The best thing that players of sims can do if Silent Hunter II is a good sim—and that’s all I ask, if it’s a good game—is to buy it. Buy the game, to prove the subsim is still commercially viable. This isn’t a request to buy the game, no matter what. It’s a request to buy what I think is going to be a very good game. If we on the team don’t do our jobs and it’s not good, then of course, don’t buy it.

Silent Hunter II is going to be an excellent, quality game. It’s a game that if you want to play in a realistic environment, you can. Don’t expect to survive much past ’42. But if they choose, they can use the option settings to balance the game and play a different war. What if Huff-duff didn’t betray your position…. You have your choice.

SH2 a game that if you want to play in a realistic environment, you can. Don’t expect to survive much past ’42.


SSR:
You guys are planning on including neutrals and friendly vessels the sim, where you have to be careful who you sink?

RM: Oh yeah, we have to have them. We think it’s real necessary.


SSR:
How about the motion of the ocean?

RM: Yes, it’ll be there. That’s real important.

 

 SSR: Is it difficult to produce the rolling seas effect? Mike Jones (Aces of the Deep programmer) told me they based it on a sine wave and it didn’t use an excessive amount of resources.

 RM: It depends. When Mike did it, he wasn’t using a 3-D engine of the sort we are using. It’s not an impossible task to get the ocean surface to move correctly, but that isn’t the problem. It’s to get it to look correct. The physics of making the ship to roll and pitch correctly—we can do that and we’re going to. The problem is how it looks. And we have that, it’s coming along very well. Right now you can look with the periscope view and see the water lapping up.

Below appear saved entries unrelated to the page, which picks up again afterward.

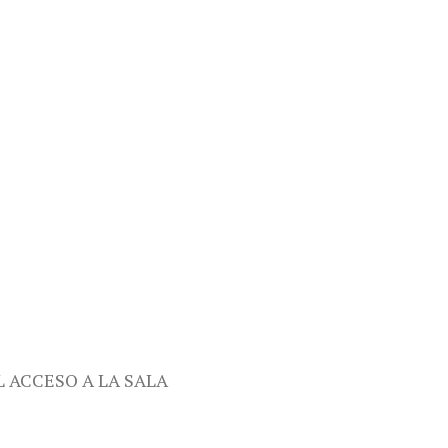
L ACCESO A LA SALA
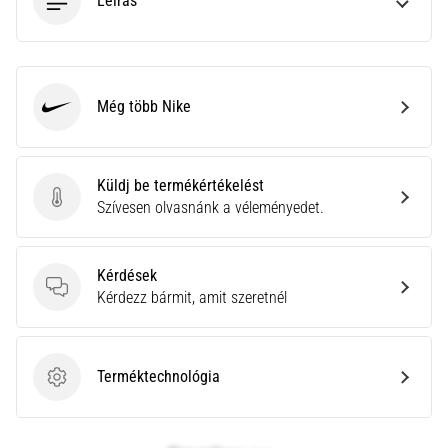
Leírás
leggyakoribb
kiváltó
ok
a
talpi
Még több Nike
bőnye
Nike
gyulladása
…
Küldj be termékértékelést
Küldj be termékértékelést
Szívesen olvasnánk a véleményedet.
Minden cikk
megjelenítése
Kérdések
Kérdések
Kérdezz bármit, amit szeretnél
Terméktechnológia
Terméktechnológia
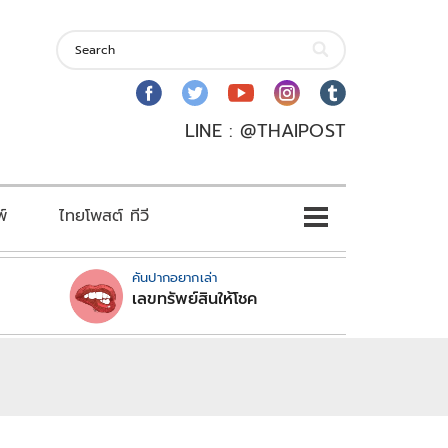
LINE : @THAIPOST
พ์
ไทยโพสต์ ทีวี
คันปากอยากเล่า
เลขทรัพย์สินให้โชค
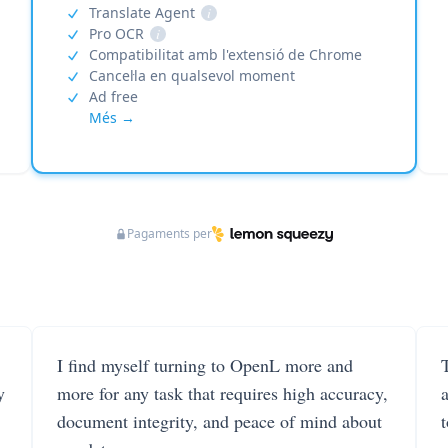
Translate Agent
i
Pro OCR
i
Compatibilitat amb l'extensió de Chrome
Cancel·la en qualsevol moment
Ad free
Més →
Pagaments per
I find myself turning to OpenL more and
T
y
more for any task that requires high accuracy,
document integrity, and peace of mind about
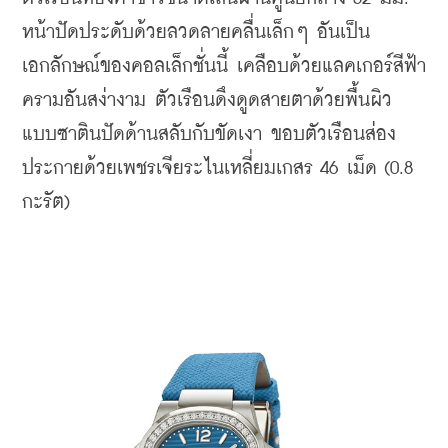
หน้าปัดประดับด้วยลวดลายคลื่นเล็กๆ อันเป็น
เอกลักษณ์ของคอลเล็กชั่นนี้ เคลือบด้วยแลคเกอร์สีฟ้า
ครามอันสง่างาม ตัวเรือนดึงดูดสายตาด้วยพื้นผิว
แบบซาตินปัดด้านสลับกับขัดเงา ขอบตัวเรือนส่อง
ประกายด้วยเพชรเจียระไนเหลี่ยมเกสร 46 เม็ด (0.8 
กะรัต)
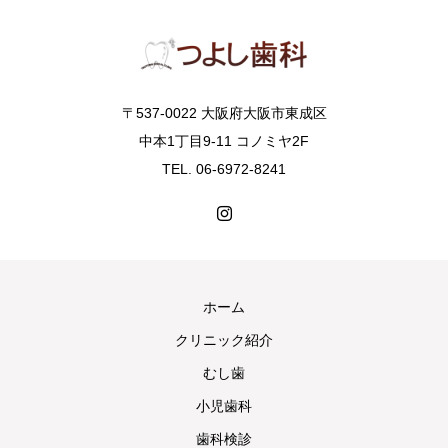
〒537-0022 大阪府大阪市東成区
中本1丁目9-11 コノミヤ2F
TEL. 06-6972-8241
ホーム
クリニック紹介
むし歯
小児歯科
歯科検診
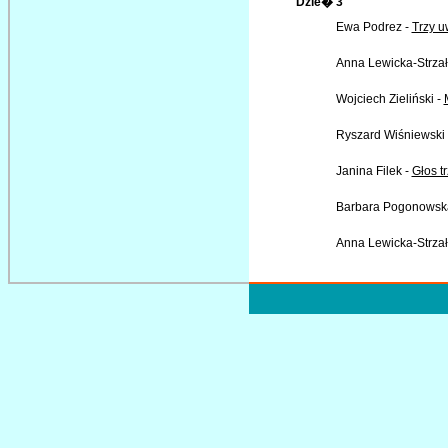
Dzie� 3
Ewa Podrez -
Trzy u
Anna Lewicka-Strzał
Wojciech Zieliński -
Ryszard Wiśniewski
Janina Filek -
Głos tr
Barbara Pogonowsk
Anna Lewicka-Strzał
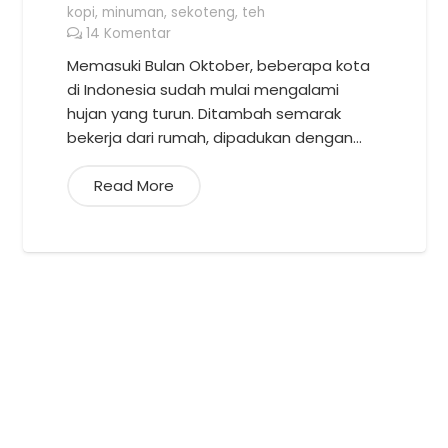
kopi
,
minuman
,
sekoteng
,
teh
14
Komentar
Memasuki Bulan Oktober, beberapa kota
di Indonesia sudah mulai mengalami
hujan yang turun. Ditambah semarak
bekerja dari rumah, dipadukan dengan…
Read More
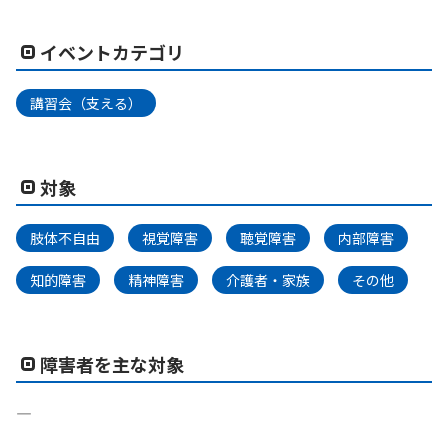
イベントカテゴリ
講習会（支える）
対象
肢体不自由
視覚障害
聴覚障害
内部障害
知的障害
精神障害
介護者・家族
その他
障害者を主な対象
―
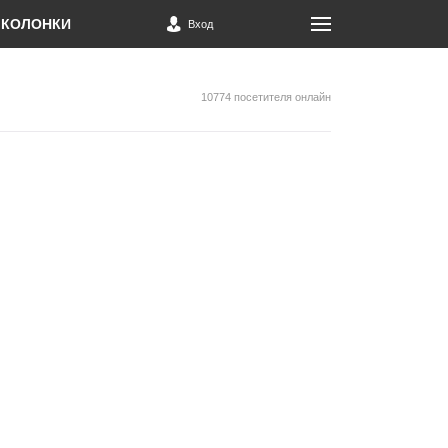
КОЛОНКИ
Вход
10774 посетителя онлайн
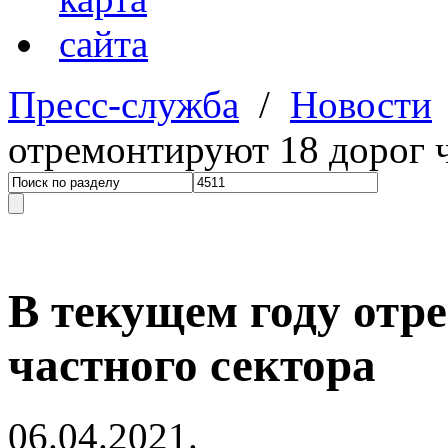
Пресс-служба
/
Новости
отремонтируют 18 дорог ч
В текущем году отр
частного сектора
06.04.2021.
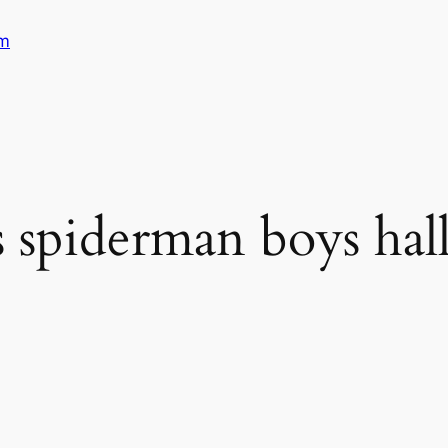
am
s spiderman boys ha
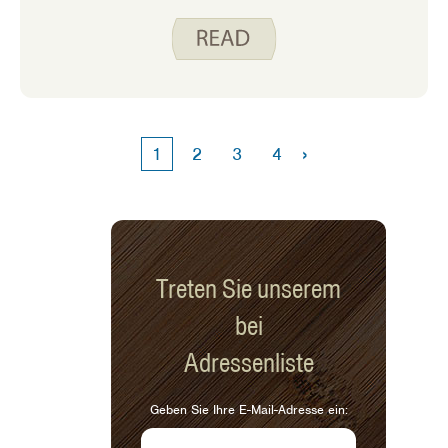
und wir sehnen uns zu dieser Jahreszeit
danach. Die Frage ist, gehen wir zum
nächsten Restaurant und probieren
ihres, holen uns eine Dose aus dem
Laden oder machen es von Grund auf
neu? Ich habe kürzlich alle drei
ausprobiert und bin hier, um meine
›
1
2
3
4
Gedanken zu teilen!
Treten Sie unserem
bei
Adressenliste
Geben Sie Ihre E-Mail-Adresse ein:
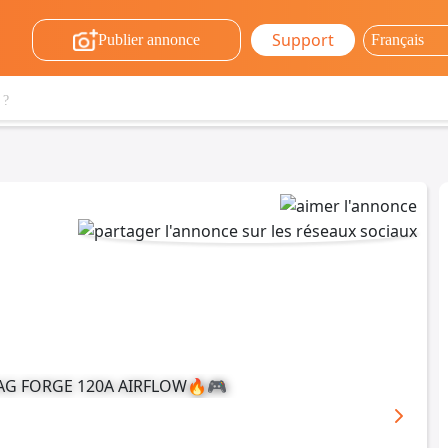
Support
Publier annonce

We’re going to have a very nice motion in the ocean, as they say. The screenshots that show the ships sitting in the water are very preliminary work. Those ships aren’t interacting with the water in those shots.

The physical model we are putting in this sim will take in a ship of certain size, with a specified beam, of a certain tonnage, should behave correctly in a certain type of ocean. The physics itself—it’s a challenge but we have done it before and we’ll do it again. The real hard part is how does the water look as it’s doing that.

 

SSR: What other details set Silent Hunter II apart from previous subsims?

RM: Lots of little details that will make the sim more enjoyable. You know the Captain’s logbook, in the old game it recorded what you sank and when? Now you can make personalized entries that when you click on them, become part of the logbook picture. It’s a fun feature. When you look back at that logbook, you’ll see your actions and all your observations, and they will all look like a natural part of the page.

That's only one example of what we feel will be a very personalized, high quality sim.

 

Aeon and SSI have rolled up their sleeves and are producing the most ambitious subsim to date. With the state of affairs in the sim community, this is welcome news. Rick was very enthusiastic about the promise Silent Hunter II and Destroyer Command offers.

Keep in mind, any planned feature could get sacked because something went wrong, some horrible design problem arose that the design team couldn’t fix. It was clear to me they care about their work and they hope their hard work will translate to many fun evenings of U-boat battle.